Avec le robot anti-émeute AnBot, la Chine entre dans la répression 4.0

Le robot anti-émeute AnBot à ChongQing

A l’occasion de la foire internationale du Hi-tech de ChongQinq (CCHTF) en Chine, au centre du pays, le robot de sécurité AnBot a pris du service pour la première fois.

C’est dans cette ville de la taille de l’Autriche que les autorités chinoises ont choisi d’expérimenter leur tout nouveau modèle de gardien de la paix : le robot « AnBot ». Du haut de son mètre cinquante, le drôle d’agent conique semble tout droit inspiré des terribles Daleks de la série Doctor Who.

Pourtant, sa mission n’est pas exactement d’exterminer l’espèce humaine mais plutôt de maintenir l’ordre. AnBot est un robot de sécurité, qui ressemble comme deux gouttes d’eau au robot de surveillance K5 de KnightScope. Il possède une autonomie relativement importante qui lui permet d’effectuer des rondes pendant huit heures, et ce, à raison d’un kilomètre par heure. Il pèse 78 kg pour un tour de taille de 80 cm et sa vitesse maximale est de 18 km/h.
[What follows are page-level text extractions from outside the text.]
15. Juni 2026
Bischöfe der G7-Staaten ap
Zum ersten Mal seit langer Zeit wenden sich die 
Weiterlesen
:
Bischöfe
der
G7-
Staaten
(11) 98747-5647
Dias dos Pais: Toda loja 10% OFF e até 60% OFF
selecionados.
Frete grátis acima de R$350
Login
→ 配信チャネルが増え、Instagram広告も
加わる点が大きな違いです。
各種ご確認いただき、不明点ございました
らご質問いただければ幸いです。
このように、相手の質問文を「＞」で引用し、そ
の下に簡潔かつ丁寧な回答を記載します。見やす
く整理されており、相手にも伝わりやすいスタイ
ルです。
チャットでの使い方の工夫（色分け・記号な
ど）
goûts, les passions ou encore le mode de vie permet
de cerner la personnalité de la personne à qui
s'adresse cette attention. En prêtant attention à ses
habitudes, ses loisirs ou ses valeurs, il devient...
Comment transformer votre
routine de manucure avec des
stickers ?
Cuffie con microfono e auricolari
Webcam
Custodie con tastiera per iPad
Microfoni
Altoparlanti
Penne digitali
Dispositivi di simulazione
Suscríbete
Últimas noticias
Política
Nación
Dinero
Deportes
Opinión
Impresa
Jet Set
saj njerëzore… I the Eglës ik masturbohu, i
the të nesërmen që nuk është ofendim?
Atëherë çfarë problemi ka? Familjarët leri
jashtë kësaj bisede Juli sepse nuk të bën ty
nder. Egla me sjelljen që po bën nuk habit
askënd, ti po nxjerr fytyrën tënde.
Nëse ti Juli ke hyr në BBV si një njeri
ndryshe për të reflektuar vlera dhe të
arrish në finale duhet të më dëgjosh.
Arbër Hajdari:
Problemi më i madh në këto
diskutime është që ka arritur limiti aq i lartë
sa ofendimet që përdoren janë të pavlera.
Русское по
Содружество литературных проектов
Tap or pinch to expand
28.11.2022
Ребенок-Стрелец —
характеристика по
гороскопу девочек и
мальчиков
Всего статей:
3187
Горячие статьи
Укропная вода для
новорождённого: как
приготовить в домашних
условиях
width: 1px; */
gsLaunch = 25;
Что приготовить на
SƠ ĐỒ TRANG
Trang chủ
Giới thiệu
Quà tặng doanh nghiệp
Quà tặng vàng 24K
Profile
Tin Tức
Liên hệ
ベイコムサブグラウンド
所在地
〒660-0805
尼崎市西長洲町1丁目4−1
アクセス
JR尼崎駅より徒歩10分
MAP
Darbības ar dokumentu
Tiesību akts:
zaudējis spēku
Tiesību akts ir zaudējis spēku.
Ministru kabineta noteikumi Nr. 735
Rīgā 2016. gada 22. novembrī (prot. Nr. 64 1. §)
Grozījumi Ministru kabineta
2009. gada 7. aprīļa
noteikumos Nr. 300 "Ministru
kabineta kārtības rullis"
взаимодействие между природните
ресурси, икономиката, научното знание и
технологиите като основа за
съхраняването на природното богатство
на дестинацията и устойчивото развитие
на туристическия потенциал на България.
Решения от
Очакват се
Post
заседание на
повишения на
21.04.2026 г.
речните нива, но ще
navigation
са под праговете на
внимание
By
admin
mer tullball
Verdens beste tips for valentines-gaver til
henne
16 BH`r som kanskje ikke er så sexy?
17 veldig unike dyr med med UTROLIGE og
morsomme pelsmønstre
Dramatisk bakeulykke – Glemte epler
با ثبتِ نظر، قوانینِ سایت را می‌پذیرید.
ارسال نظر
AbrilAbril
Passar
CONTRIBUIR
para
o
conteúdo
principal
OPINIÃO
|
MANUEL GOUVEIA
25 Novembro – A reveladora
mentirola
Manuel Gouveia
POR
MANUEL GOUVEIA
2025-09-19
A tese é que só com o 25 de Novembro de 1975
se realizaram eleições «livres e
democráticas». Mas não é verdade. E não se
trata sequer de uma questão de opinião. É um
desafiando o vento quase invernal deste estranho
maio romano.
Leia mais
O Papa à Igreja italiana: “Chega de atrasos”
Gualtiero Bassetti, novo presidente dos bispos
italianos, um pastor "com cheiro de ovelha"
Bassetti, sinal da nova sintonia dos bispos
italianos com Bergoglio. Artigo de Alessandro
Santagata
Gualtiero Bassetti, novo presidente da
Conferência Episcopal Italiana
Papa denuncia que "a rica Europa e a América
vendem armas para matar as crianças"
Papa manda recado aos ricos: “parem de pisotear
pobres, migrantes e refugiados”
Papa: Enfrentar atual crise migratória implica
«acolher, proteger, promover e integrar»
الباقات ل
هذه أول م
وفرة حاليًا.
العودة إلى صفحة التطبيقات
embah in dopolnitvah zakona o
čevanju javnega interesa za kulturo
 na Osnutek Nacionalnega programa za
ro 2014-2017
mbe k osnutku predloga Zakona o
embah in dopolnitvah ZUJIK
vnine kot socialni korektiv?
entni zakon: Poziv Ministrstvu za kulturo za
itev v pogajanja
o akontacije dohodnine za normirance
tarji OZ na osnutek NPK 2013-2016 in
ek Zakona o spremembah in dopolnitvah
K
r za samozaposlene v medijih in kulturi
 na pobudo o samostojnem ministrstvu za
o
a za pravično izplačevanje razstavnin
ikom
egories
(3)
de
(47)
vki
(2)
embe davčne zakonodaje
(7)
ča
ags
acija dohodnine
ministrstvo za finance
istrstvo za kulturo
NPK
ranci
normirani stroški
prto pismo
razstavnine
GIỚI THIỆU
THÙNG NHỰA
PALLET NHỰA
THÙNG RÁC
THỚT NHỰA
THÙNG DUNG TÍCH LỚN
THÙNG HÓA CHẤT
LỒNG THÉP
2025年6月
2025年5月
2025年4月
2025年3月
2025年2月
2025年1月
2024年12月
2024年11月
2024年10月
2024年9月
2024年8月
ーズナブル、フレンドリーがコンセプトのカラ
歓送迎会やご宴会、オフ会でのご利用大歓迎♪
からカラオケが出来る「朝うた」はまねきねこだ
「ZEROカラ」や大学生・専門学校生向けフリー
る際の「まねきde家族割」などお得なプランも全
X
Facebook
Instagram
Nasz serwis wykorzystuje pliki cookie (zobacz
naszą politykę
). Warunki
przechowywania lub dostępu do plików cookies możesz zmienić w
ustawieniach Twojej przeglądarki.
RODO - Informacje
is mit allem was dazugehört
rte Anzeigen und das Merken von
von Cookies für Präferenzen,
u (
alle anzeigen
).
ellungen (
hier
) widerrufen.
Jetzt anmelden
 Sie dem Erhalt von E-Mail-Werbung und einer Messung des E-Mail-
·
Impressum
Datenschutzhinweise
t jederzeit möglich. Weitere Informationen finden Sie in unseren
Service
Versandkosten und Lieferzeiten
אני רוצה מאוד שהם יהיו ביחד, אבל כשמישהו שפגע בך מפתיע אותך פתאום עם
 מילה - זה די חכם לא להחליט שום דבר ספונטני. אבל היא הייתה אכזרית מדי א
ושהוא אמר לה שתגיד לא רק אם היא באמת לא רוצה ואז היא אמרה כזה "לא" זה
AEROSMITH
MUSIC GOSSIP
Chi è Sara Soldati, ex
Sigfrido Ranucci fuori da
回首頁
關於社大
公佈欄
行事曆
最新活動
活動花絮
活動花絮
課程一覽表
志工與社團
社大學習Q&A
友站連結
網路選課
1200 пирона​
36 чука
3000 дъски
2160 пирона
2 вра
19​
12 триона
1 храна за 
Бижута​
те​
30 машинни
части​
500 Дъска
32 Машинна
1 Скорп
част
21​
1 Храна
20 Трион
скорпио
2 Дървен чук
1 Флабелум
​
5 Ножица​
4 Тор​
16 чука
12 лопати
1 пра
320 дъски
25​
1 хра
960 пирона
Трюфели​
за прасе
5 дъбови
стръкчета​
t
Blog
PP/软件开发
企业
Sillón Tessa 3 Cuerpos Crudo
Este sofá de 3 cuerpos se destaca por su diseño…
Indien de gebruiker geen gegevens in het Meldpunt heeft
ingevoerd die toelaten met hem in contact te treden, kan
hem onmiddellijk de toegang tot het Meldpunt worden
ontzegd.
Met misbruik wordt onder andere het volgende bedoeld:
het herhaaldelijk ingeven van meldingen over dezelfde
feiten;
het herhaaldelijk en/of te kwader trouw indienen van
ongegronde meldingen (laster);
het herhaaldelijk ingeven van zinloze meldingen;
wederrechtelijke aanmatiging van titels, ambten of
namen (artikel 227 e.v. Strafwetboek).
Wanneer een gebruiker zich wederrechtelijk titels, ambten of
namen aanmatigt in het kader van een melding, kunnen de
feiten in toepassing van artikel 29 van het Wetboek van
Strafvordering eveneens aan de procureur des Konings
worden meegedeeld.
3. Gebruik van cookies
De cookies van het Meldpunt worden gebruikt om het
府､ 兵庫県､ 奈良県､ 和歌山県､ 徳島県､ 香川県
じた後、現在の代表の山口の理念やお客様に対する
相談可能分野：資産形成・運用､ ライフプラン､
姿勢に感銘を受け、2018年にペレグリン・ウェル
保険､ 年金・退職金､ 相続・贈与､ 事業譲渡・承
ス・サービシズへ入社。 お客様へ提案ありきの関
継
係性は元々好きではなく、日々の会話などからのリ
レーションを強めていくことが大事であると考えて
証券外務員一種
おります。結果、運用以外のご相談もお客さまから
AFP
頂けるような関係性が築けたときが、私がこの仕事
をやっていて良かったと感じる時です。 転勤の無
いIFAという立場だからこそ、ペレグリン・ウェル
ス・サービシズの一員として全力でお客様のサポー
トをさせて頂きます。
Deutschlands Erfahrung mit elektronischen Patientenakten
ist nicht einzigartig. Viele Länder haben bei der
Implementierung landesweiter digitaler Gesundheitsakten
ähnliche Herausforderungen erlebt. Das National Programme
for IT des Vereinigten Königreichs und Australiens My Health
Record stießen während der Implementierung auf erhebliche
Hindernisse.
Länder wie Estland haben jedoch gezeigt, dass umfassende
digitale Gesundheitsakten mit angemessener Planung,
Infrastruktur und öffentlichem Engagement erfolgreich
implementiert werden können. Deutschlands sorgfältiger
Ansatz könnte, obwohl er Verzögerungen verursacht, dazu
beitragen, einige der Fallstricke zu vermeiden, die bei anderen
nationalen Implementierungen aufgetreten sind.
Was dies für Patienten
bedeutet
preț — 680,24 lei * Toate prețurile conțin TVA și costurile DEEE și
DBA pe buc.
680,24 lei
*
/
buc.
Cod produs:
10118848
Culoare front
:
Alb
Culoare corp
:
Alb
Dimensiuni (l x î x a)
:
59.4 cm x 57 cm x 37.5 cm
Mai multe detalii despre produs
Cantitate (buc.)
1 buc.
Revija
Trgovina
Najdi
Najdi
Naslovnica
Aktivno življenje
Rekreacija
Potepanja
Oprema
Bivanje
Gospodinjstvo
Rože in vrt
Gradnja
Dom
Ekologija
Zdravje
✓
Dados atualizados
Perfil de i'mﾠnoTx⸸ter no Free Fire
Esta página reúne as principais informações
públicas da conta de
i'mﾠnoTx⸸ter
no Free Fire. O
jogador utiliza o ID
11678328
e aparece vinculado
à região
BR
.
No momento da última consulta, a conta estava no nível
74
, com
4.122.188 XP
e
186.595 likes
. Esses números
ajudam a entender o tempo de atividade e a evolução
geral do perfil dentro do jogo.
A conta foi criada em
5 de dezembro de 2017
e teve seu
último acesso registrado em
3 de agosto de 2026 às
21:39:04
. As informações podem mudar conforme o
AnBot le robot anti-émeute de ChongQing en Chine

AnBot le robot anti-émeute de ChongQing en Chine

Il peut donc patrouiller de manière autonome, passer des appels d’urgence, se recharger tout seul et comporte des modules complémentaires pour mesurer et détecter les agents biochimiques ou les explosifs, et même les désactiver. Il est même doté d’un dispositif anti-émeute, qui se déclenche dès qu’une menace est détectée. S’il entend un appel au secours, ou si on appuie sur le bouton d’urgence, il appellera la police dans la foulée.

D’après l’un de ses créateurs, Xiao Xiangjian, directeur de l’Institut d’Ingénierie et d’Automation électro-mécanique de l’Université des Technologies de Défense, ce projet a pu être mené à bien grâce à des avancées remarquables dans les domaines de la navigation autonome ainsi que la de la vidéo-surveillance. AnBot a été développé conjointement par la NUDT et une entreprise de robotique du Hunan.

Selon, Wei Quansheng, un officier du Bureau de Sécurité Publique de Pékin, le robot pourrait être utilisé pour assurer la sécurité de nombreux lieux publics tels que les aéroports, les gares, et tous les lieux publics de forte affluence pour servir à la Police anti-émeute. Le parfait petit patrouilleur pour contrôler les rues de Hong Kong, où l’esprit démocratique remet de plus en plus régulièrement l’autorité de Pékin en question, ou pour surveiller la province du Xinjiang, région turcophone à dominante musulmane annexée lors de la fondation de la République Populaire de Chine et où se multiplient attentats et émeutes contre le pouvoir central.